Given entries -
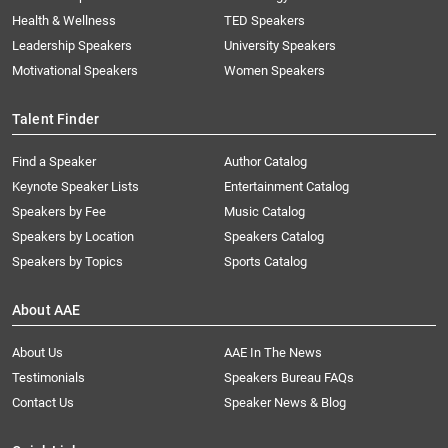
Health & Wellness
TED Speakers
Leadership Speakers
University Speakers
Motivational Speakers
Women Speakers
Talent Finder
Find a Speaker
Author Catalog
Keynote Speaker Lists
Entertainment Catalog
Speakers by Fee
Music Catalog
Speakers by Location
Speakers Catalog
Speakers by Topics
Sports Catalog
About AAE
About Us
AAE In The News
Testimonials
Speakers Bureau FAQs
Contact Us
Speaker News & Blog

Exercise description -
Starting at the line in the records above that contains "Entertainment Catalog", output every line up to and including the last one, with nothing added.

The answer -
Entertainment Catalog
Speakers by Fee
Music Catalog
Speakers by Location
Speakers Catalog
Speakers by Topics
Sports Catalog
About AAE
About Us
AAE In The News
Testimonials
Speakers Bureau FAQs
Contact Us
Speaker News & Blog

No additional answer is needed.